━━━━━ Records for this task

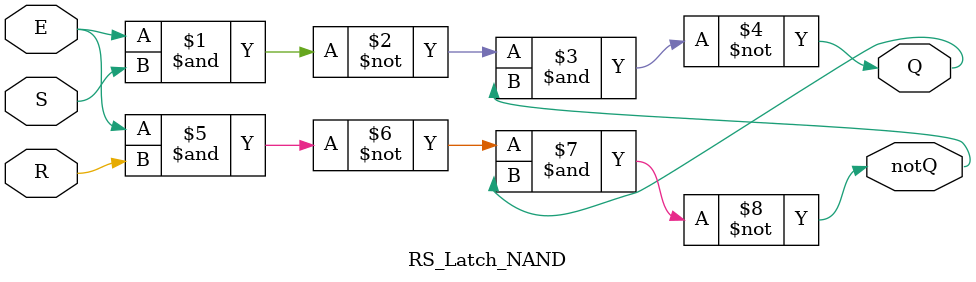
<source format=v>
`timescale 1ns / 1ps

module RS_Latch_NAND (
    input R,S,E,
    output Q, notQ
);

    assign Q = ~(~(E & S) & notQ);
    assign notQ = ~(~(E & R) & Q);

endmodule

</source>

━━━━━━━━━━

Your goal - Copy whichever lines above contain the string "notQ".

Response -
    output Q, notQ
    assign Q = ~(~(E & S) & notQ);
    assign notQ = ~(~(E & R) & Q);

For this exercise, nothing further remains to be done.